Two dozen union members with the International Brotherhood of Electrical Workers (IBEW) and Laborers' International Union of North America (LiUNA) held signs in support of the NESE project.

They brought along a truck equipped with a large video screen and blasting music that drowned out the sound of the speakers at the rally.

“The people have to do everything they can possibly do to stop fossil fuel projects from going through because they hurt people, animals, and the environment," said Barbara Cuthbert, a member of the Franklin Township Task Force, which was created by the Township Council in February 2017 to keep the Council & residents informed about the permitting process and concerns.

"FERC and state agencies are only required to have the companies live up to certain standards, which are not strong enough to truly protect us," said Cuthbert.

She became concerned when the potential source of the gas came to light, and then she learned about the dangers of natural gas compressor stations and pipelines.

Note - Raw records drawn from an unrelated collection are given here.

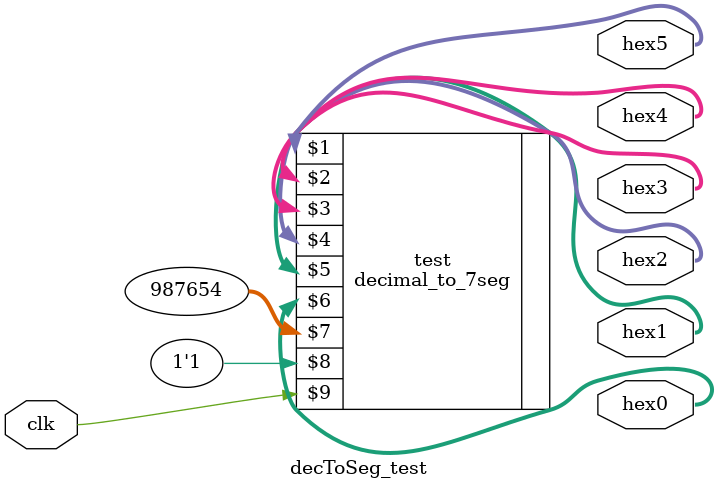
<source format=v>
module decToSeg_test(hex5, hex4, hex3, hex2, hex1, hex0, clk);

output [3:0] hex5, hex4, hex3, hex2, hex1, hex0;
input clk;

decimal_to_7seg test(hex5, hex4, hex3, hex2, hex1, hex0, 32'b11110001001000000110, 1'b1, clk);

endmodule

</source>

Cuthbert and many members of the public oppose the project because they say it will encourage more fracking, a dangerous type of gas drilling that is prevalent in Pennsylvania and tied to water contamination.

Though this project starts in the Marcellus Shale region of Pennsylvania where gas is fracked, the company says the source of the gas could come from many places.

May 14 is the deadline for anyone to submit comments to FERC.  Food & Water Watch is also encouraging opponents of the project to contact Governor Murphy and ask him to direct the Department of Environmental Protection to deny the required water quality permit.